Re: the added SDL_ClearError calls, my reasoning for those is that for tests with loops (e.g. testing SDL_JoystickGetVendor for each connected joystick) I wanted to be sure that there wouldn't be a situation where item i succeeds but sets a non-fatal error, and then item i+1 fails but doesn't set an error, resulting in a misleading message. Is that generally something I shouldn't have to worry about with how SDL2 handles errors?

smcv commented 1 year ago

Re: the added SDL_ClearError calls, my reasoning for those is that for tests with loops (e.g. testing SDL_JoystickGetVendor for each connected joystick) I wanted to be sure that there wouldn't be a situation where item i succeeds but sets a non-fatal error, and then item i+1 fails but doesn't set an error, resulting in a misleading message. Is that generally something I shouldn't have to worry about with how SDL2 handles errors?

You're the maintainer, and if you prefer to do it like this, do it like this. As I said, it's harmless, even if unnecessary.

I believe the intention is that if a SDL function fails (not just "returns an empty result" if that's a thing that is possible, but actually fails), then it is guaranteed to set the error indicator, so that if it didn't, that would be considered to be a SDL bug.

I'm actually more familiar with GLib and CPython than SDL, and in those C APIs, it is certainly intended to be an API guarantee that: if you call a function in a way that is not already considered to be a programming error (undefined behaviour), and it fails, then the error indicator will be set.

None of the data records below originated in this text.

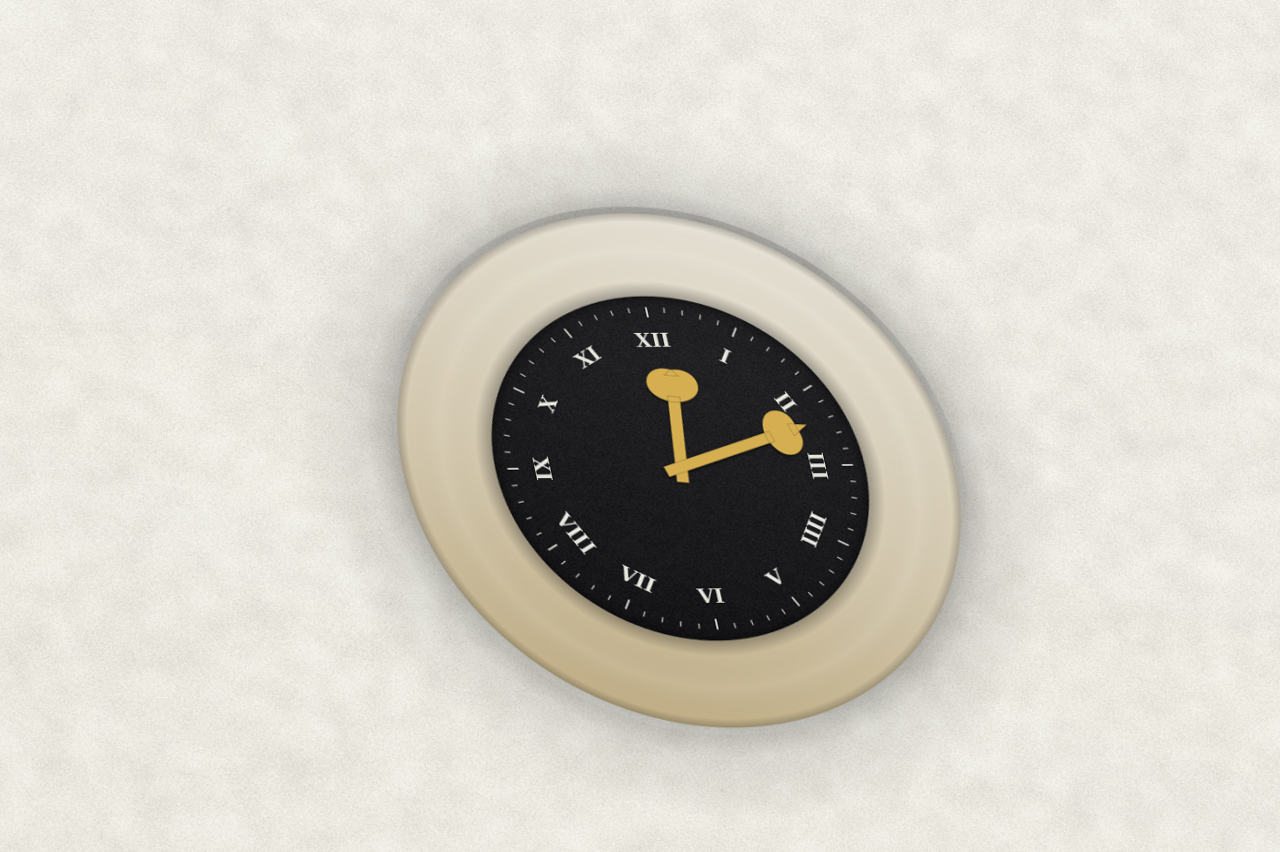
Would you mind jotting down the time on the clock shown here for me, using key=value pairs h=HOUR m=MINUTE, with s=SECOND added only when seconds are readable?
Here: h=12 m=12
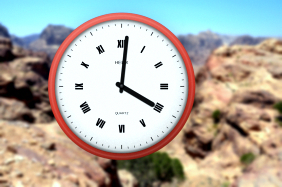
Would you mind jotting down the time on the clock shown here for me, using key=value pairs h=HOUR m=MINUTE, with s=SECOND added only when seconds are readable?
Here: h=4 m=1
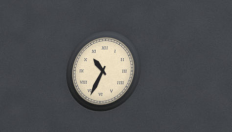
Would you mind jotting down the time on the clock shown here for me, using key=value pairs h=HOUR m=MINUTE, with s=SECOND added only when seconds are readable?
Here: h=10 m=34
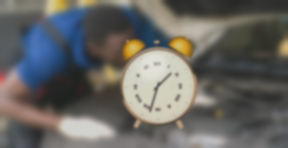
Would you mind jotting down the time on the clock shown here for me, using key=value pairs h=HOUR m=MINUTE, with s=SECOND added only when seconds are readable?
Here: h=1 m=33
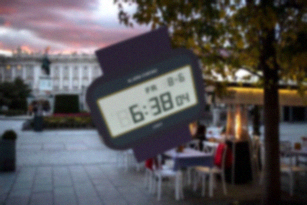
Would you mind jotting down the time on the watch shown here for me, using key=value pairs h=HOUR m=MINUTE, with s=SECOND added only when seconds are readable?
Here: h=6 m=38
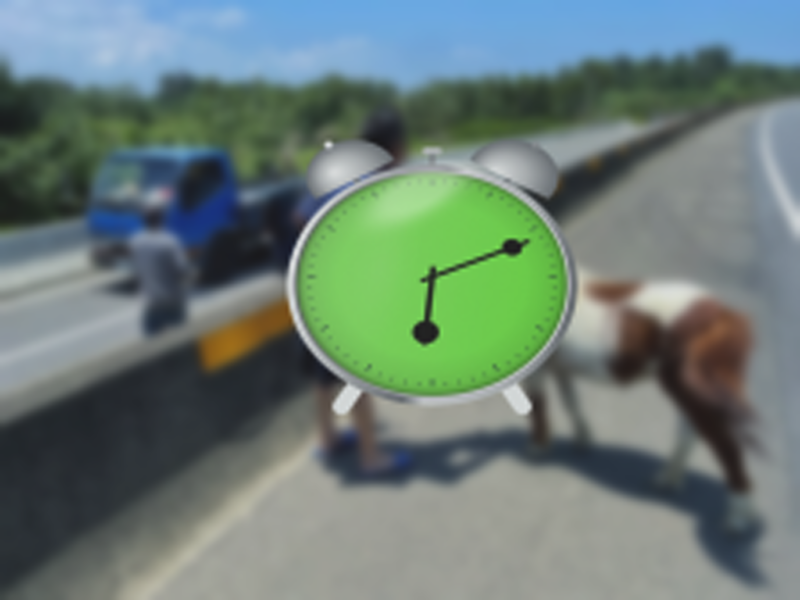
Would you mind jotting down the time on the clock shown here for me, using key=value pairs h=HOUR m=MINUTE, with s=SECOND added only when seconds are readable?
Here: h=6 m=11
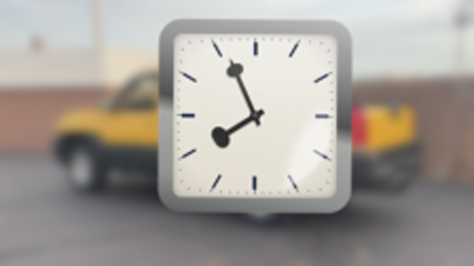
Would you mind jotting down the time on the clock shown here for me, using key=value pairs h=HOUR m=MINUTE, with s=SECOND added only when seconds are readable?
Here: h=7 m=56
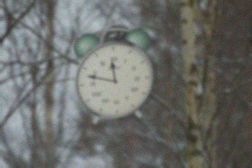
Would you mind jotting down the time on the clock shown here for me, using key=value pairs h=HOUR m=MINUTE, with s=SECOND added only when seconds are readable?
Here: h=11 m=48
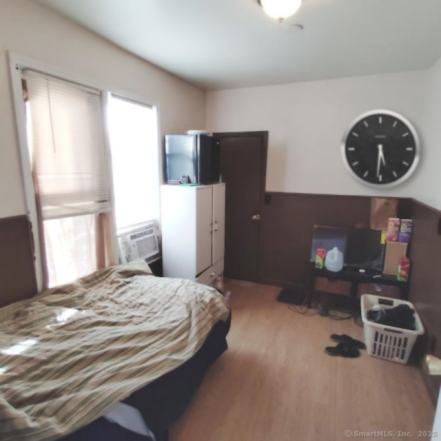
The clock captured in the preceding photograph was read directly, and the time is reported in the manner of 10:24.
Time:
5:31
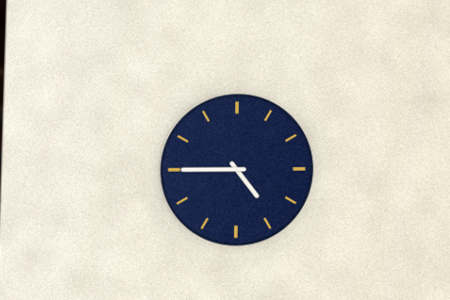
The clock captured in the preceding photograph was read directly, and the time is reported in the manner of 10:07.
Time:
4:45
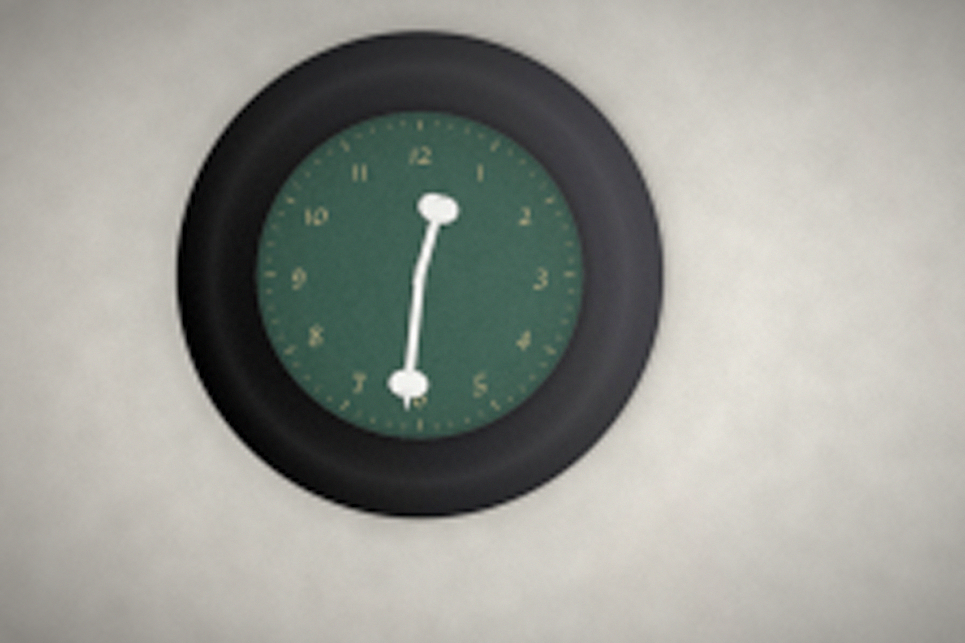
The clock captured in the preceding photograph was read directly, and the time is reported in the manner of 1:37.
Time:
12:31
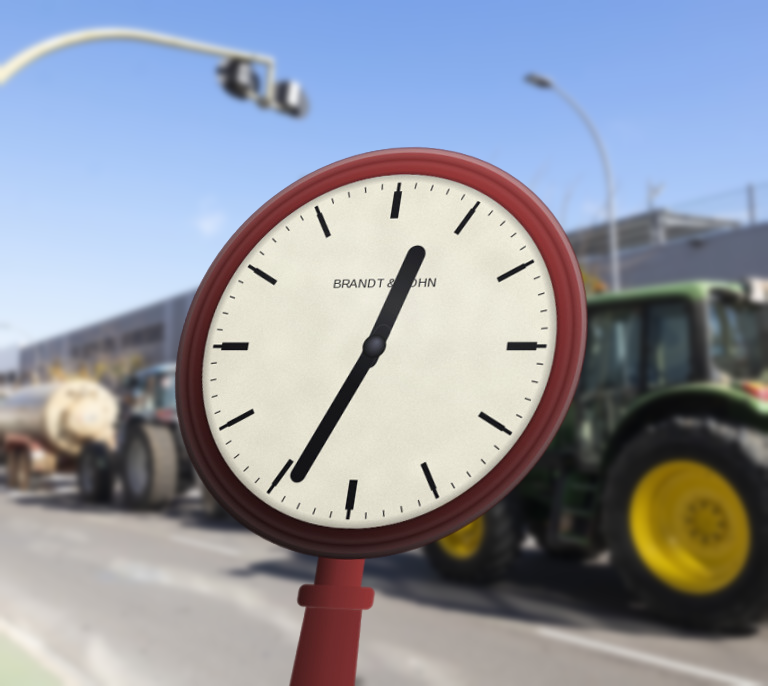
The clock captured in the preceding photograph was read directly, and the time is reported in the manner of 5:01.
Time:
12:34
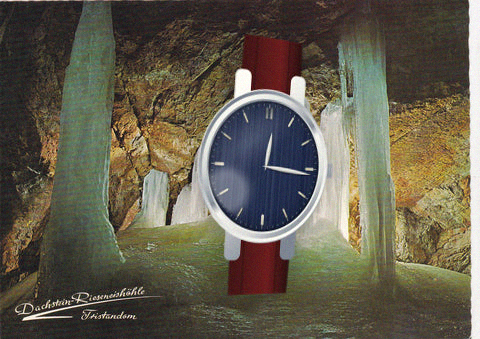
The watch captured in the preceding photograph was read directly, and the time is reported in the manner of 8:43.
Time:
12:16
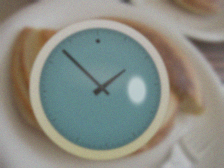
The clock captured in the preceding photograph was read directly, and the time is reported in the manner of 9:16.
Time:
1:53
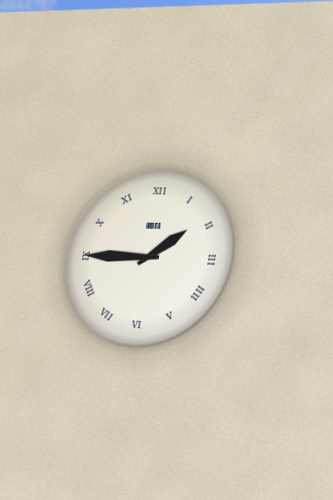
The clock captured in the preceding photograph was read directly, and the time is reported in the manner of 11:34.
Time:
1:45
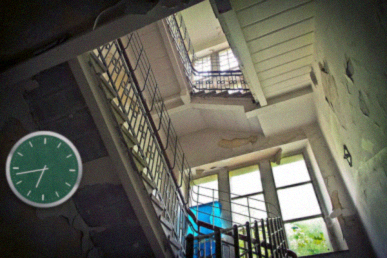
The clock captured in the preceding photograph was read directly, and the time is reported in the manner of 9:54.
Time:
6:43
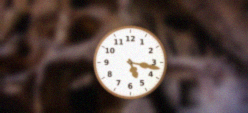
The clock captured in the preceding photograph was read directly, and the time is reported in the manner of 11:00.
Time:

Similarly, in the ISO/POSIX C library interface, most functions have it as an API guarantee that if you call the function and it fails, then errno will be set to the reason for failure. Like SDL, the converse is not true: if the function succeeds, then the state of errno is unspecified (might have been changed, might be 0, might be some unrelated value left over from a previous function call). SDL's error indicator is modelled on errno, but with strings instead of integer codes.

a-hurst commented 1 year ago

I believe the intention is that if a SDL function fails (not just "returns an empty result" if that's a thing that is possible, but actually fails), then it is guaranteed to set the error indicator, so that if it didn't, that would be considered to be a SDL bug.

That makes sense, thanks for the explanation! I'll leave the extra ClearErrors in if for now if they're harmless, but now I know that if I ever hit an error return value and it doesn't set a message it's something to report upstream to SDL proper.